PASSAGE TO READ:
As stated, the xenon high-beams are nothing more than the reflectors of the lit xenon bulb moving to a different angle. This would be okay for xenon 'flash-to-pass' if the xenons were on all the time. The problem is that doing a xenon 'flash-to-pass' with the headlights off would, evidently, be hard on them as they'd have to be repeatedly turned on and off.

In theory, if you really felt like it, you could drive with the xenon low-beams and the halogen high-beams. The only trouble would be that you'd have to constantly be holding the headlamp switch rearward.

That's it. FWIW, I sent an email to my 'connection' within BMWNA suggesting that it would be nice if the halogen inboard lights could be programmed to be utilized as automatic back-up(s) headlights should one of the xenon lamps fail.

EXERCISE TASKS:
1. Say whether each statement agrees with the xenon headlight passage. Answer yes or no for each and quote the words of the passage that decide it.
(a) The xenon high-beams work by moving the reflectors of the lit xenon bulb to a different angle.
(b) Driving with the xenon low-beams and the halogen high-beams would mean constantly holding the headlamp switch forward.
(c) The writer emailed a contact within BMWNA.
2. Copy word for word the part of the xenon headlight passage that opens with the words containing "In theory, if" and closes with "xenon lamps fail.".
3. List every distinct hyphenated word in the xenon headlight passage, giving each one once.

MATERIAL PROVIDED:
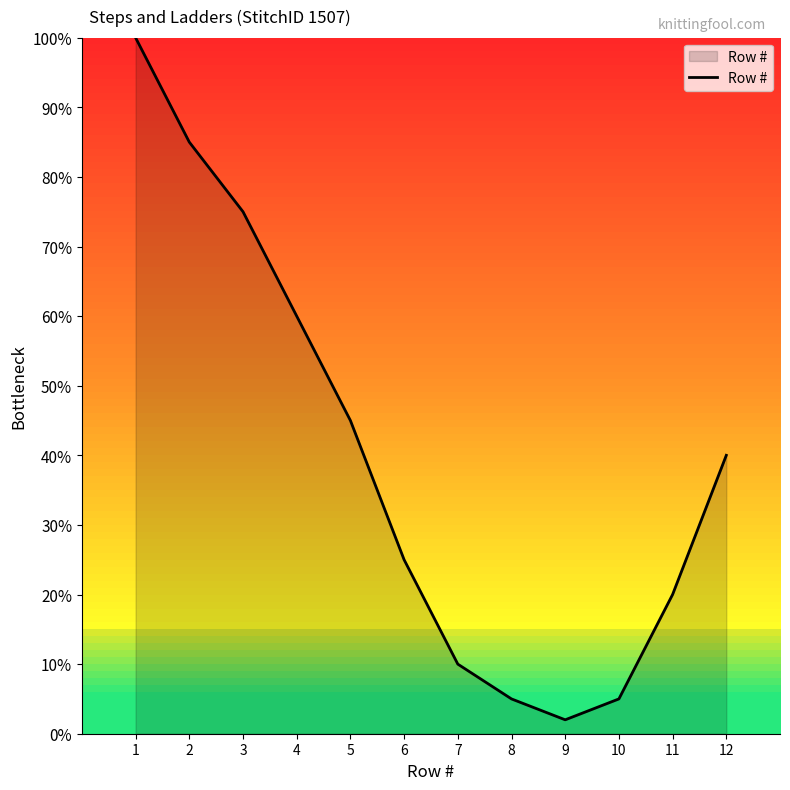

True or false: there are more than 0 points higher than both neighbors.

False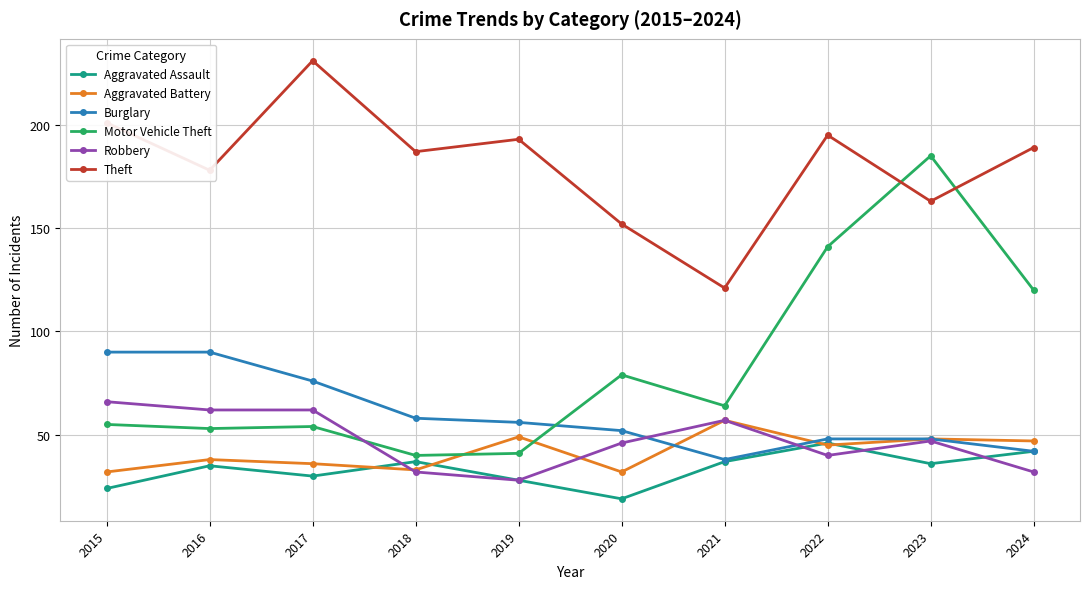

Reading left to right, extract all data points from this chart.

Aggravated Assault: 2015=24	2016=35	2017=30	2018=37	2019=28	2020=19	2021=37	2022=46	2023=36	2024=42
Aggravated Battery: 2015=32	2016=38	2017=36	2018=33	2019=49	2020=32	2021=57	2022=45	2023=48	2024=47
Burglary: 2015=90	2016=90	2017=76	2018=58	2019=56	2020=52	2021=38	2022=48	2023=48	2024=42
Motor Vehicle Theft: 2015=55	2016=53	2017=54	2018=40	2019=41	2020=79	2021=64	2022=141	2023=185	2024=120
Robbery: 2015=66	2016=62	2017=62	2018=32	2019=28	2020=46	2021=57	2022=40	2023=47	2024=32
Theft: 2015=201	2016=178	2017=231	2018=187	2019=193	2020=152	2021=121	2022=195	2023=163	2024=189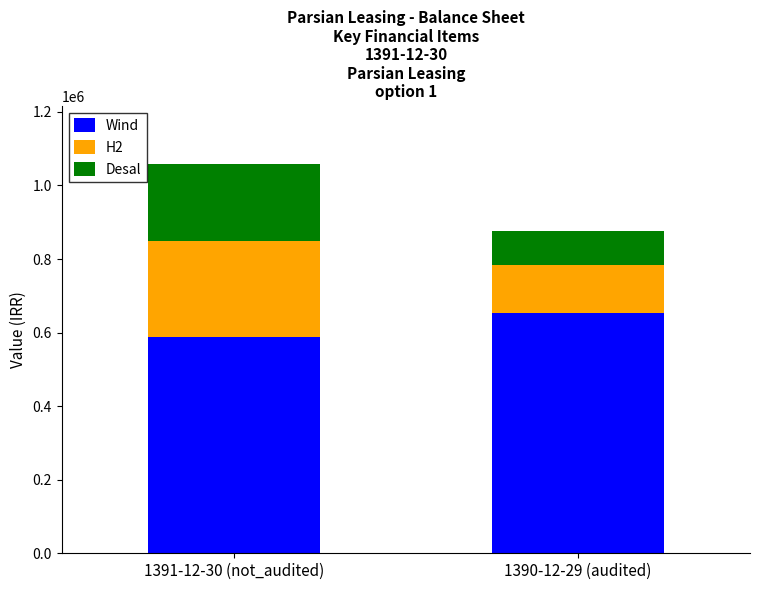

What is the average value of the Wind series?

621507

SOLUTIONS:
1.
(a) Yes: "the xenon high-beams are nothing more than the reflectors of the lit xenon bulb moving to a different angle"
(b) No: "you'd have to constantly be holding the headlamp switch rearward"
(c) Yes: "I sent an email to my 'connection' within BMWNA"

2.
In theory, if you really felt like it, you could drive with the xenon low-beams and the halogen high-beams. The only trouble would be that you'd have to constantly be holding the headlamp switch rearward.

That's it. FWIW, I sent an email to my 'connection' within BMWNA suggesting that it would be nice if the halogen inboard lights could be programmed to be utilized as automatic back-up(s) headlights should one of the xenon lamps fail.

3.
high-beams
flash-to-pass
low-beams
back-up(s)